A friendly hemp adviser

Beginning hemp growers would benefit from knowing Ted Galaty, who owns and operates Willow’s Keep Farm in Zumbrota where he’s been growing hemp since 2018. They grow about four acres outdoors and recently started raising high-CBD hemp indoors.

Two grow seasons under his belt basically makes Galaty a veteran in the state’s hemp industry. Maybe it’s his experience or because people noticed his farm (and signs with a marijuana leaf on the state of Minnesota) while driving on U.S. Highway 52, but he said people trickle in every day at his store.

“What we do here is just educate and farm, I don’t push product on anyone,” said Galaty. Some people simply take the information and go on their way.

It’s usually people wanting to learn more about CBD and the various products that can be made from hemp.

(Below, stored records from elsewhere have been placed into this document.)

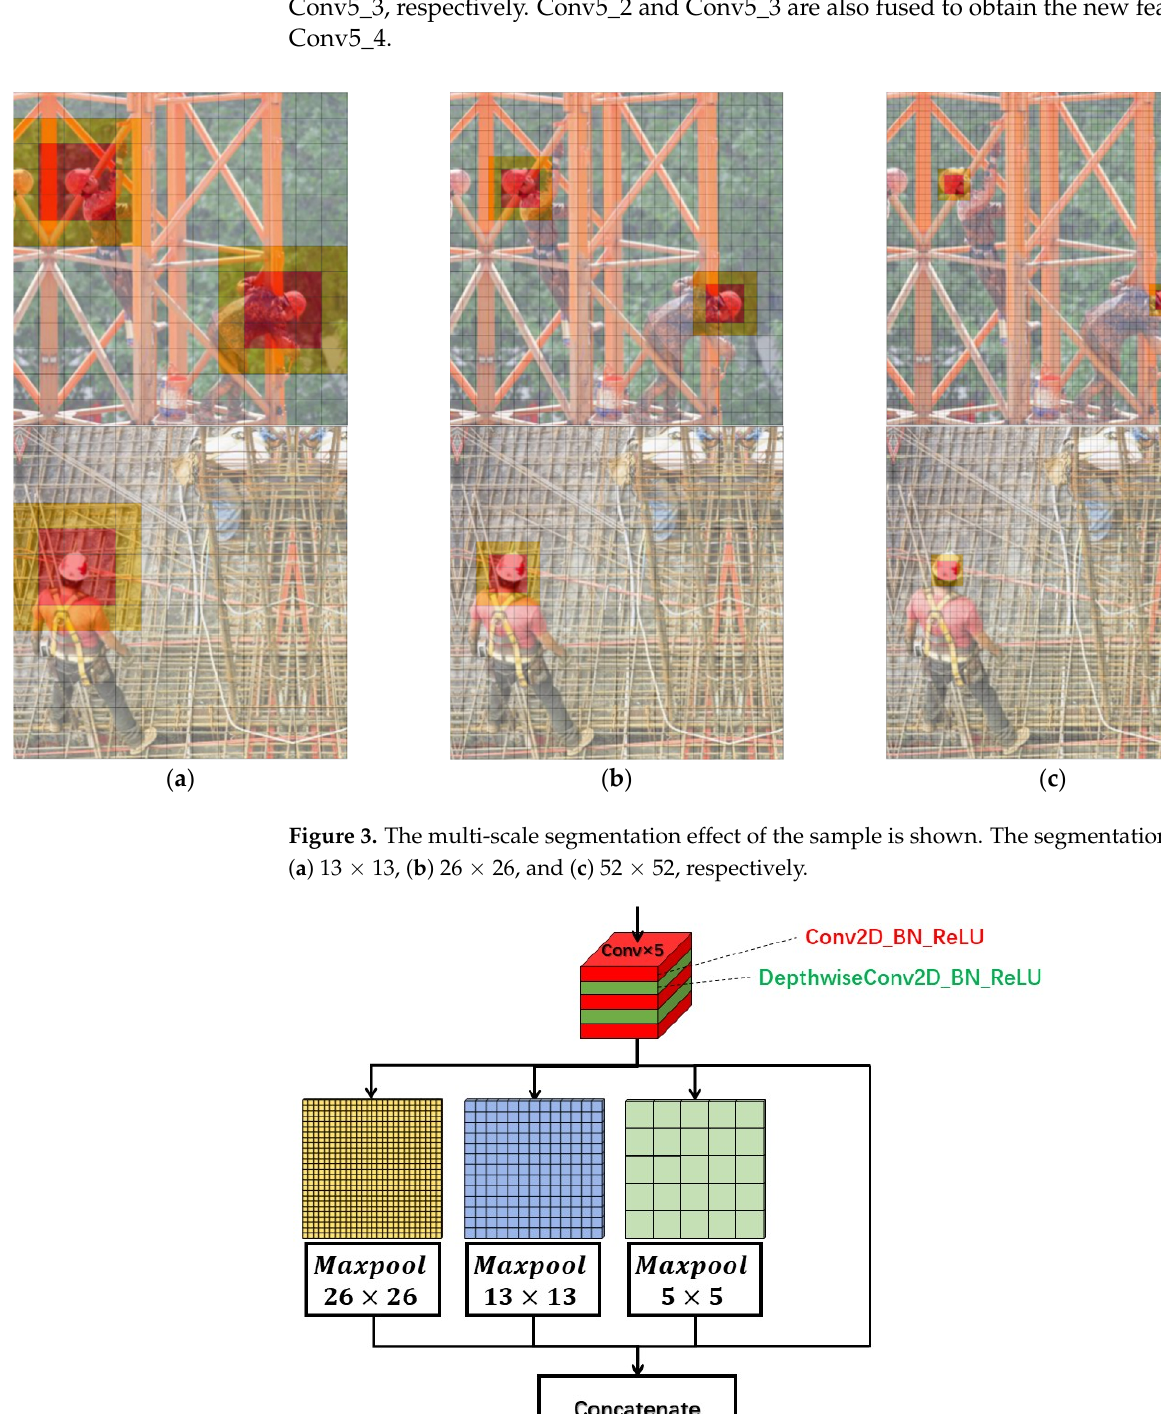
Figure 4. The structure of the Conv×5 module and spatial pyramid pooling (SPP).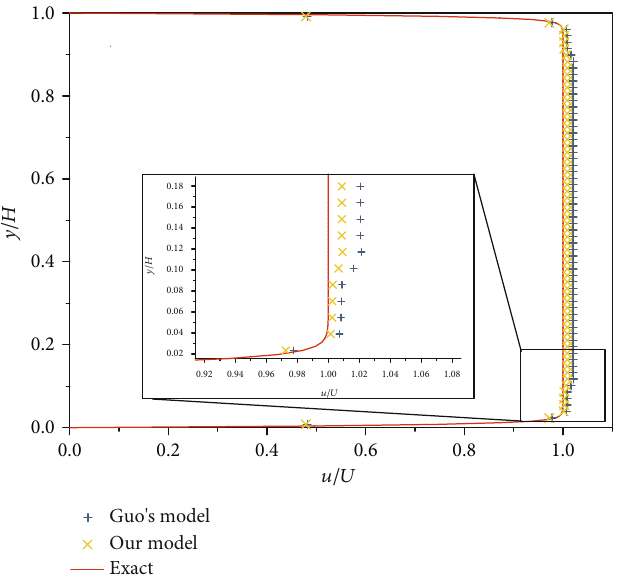
Figure 3: Poiseuille fl ow solved by local grid re fi nement method with two di ff erent velocity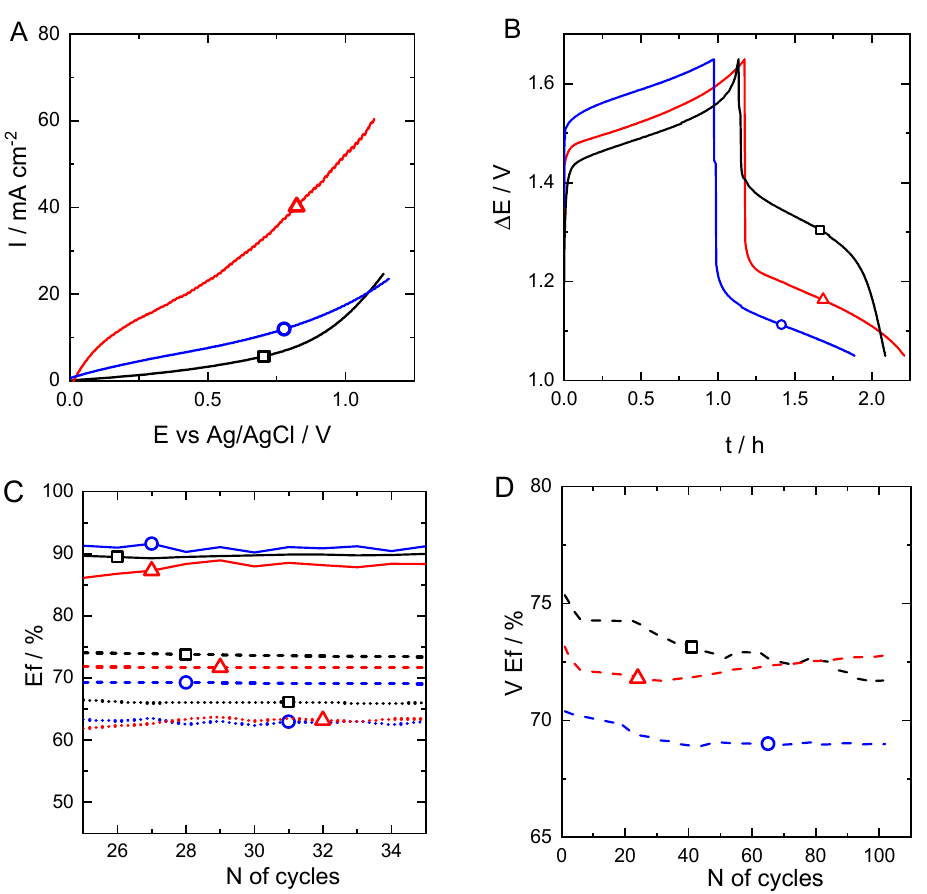
Figure 8. ( A ) Polarisation curves. ( B ) Charge–discharge curves of the same materials for one cycle at 20 mA · cm − 2 in 20 mL/half-cell of a 1.5 M V(III)/V(IV) solution prepared in 3 M H 2 SO 4 . ( C ) Coulombic (solid line), energy (dotted line) and voltage (dashed line) efficiencies along the first ten cycles at 20 mA cm − 2 after cycling at 50 and 80 mA cm − 2 , and ( D ) voltage efficiencies for one hundred cycles for samples SucNaCl0.80 ( □ ), SucNaCl1.00 ( ○ ) and SucNaCl1.25 ( △ ).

Ted Galaty, owner and operator of Willow’s Keep Farm in Zumbrota, looks over a room full of growing hemp bathed in purple lighting. Indoor growers have caught on to how plants use different color spectrum components during growth cycles. Violet or purple as a secondary light source is used to facilitate the growth of a plant’s leafy vegetation.

Noah Fish
nfish@agrinews.com

Based on data from state departments of agriculture, farmers grow hemp for three products: flowers, fiber and grain. The only thing that differentiates the three is the way they are processed.

The current craze over CBD will likely continue to explode and expand, said Galaty. He’s turned more of his attention now to growing hemp for fiber, which can be used for textiles, insulation, floor boards, paper and various other building and construction materials.

One thing he’s excited for in the future is seed varieties that can be used for multiple products.

“You could get a fiber variety (of seed) that still has high CBD content, and they’ll grow really tall,” he said. “Then when you bring them down, you could take the flowers off to process into CBD, and the stalks into fiber.”